El apresuramiento nos impide remansarnos e interpelarnos en los espacios y en los tiempos, que son  dos dimensiones insoslayables para el enraizamiento de la confianza y los afectos. La celeridad sabotea tejer vínculos profundos de interacción y deshilacha aquellos que una vez estuvieron trenzados. La prisa liquida el mundo y lo degrada en mundo líquido (en la acertadísima expresión acuñada por Bauman). Me resulta imposible no citar aquí la experiencia lectora, que calca muchas de las virtudes del caminar. La pausa y reflexión que requiere la práctica de la lectura absorta es una forma de abdicar de la lógica de la vida contemporánea sobrecargada de horarios, tareas y el absolutismo del tiempo remunerado (al margen de lo que supone conversar con mentes privilegiadas que han tenido la deferencia de compartir con nosotros sus ideas articuladas en lenguaje escrito). Más todavía. Leer es pura insumisión a un mundo que pugna por arrebatar nuestra atención con el fin de dispersarla primero y vaciarla de criterio después. La autonomía consiste en colocar la atención allí donde lo elegimos nosotros, y no una entidad heterónoma. Leer cultiva esa autonomía porque nos devuelve la soberanía sobre nuestra atención, el botín más preciado en la civilización digital. Y, como diría Emilio Lledó, nos permite aprovisionarnos de un lenguaje que nos pueda defender.

Cada vez se camina menos puesto que cada vez los sitios cotidianos están más lejos (la gentrificación expulsa a las personas de los centros de las ciudades) y los trayectos son más largos (y no disponemos del tiempo ni de la energía atlética suficientes como para desplazarnos andando). Sin la parsimonia metaforizada en el caminar y en el leer y sin el silencio como acceso al musitar palpitante de las cosas, la ensordecedora sonoridad del mundo y su zumbido epocal anestesian las condiciones de la deliberación reflexiva.
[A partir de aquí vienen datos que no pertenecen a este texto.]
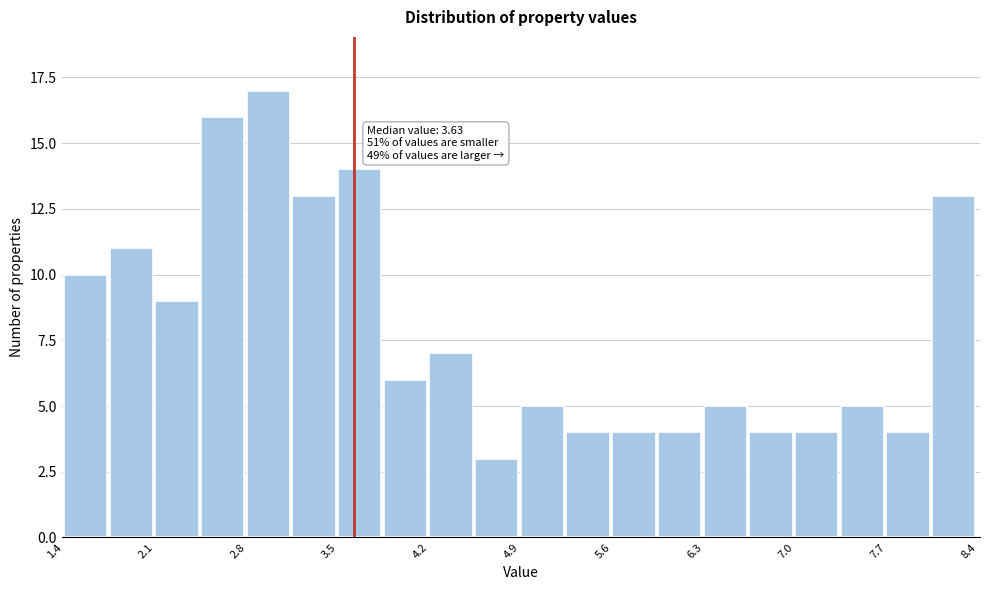

Around what value on the x-axis is the tallest bar? Give the approximate position of its centre, as read against the axis.

3.0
El silencio es una forma de cuidarnos, puesto que solo en el silencio podemos tomar perspectiva sentimental y política suficiente para atender al ser que somos y que existe al lado de otros seres que también son y también existen junto al nuestro.  Hace poco le leí a mi admirada Remedios Zafra que «el exceso de información opera como una forma de ceguera porque es inabarcable». El silencio y la invisibilidad nos permiten desconectarnos y desintoxicarnos del alud de información que por su tamaño y su apresuramiento impiden que permeen afectiva y epistémicamente en nosotros. Invisibilizarse también es transgresor en un mundo en el que casi todos visibilizamos casi todo.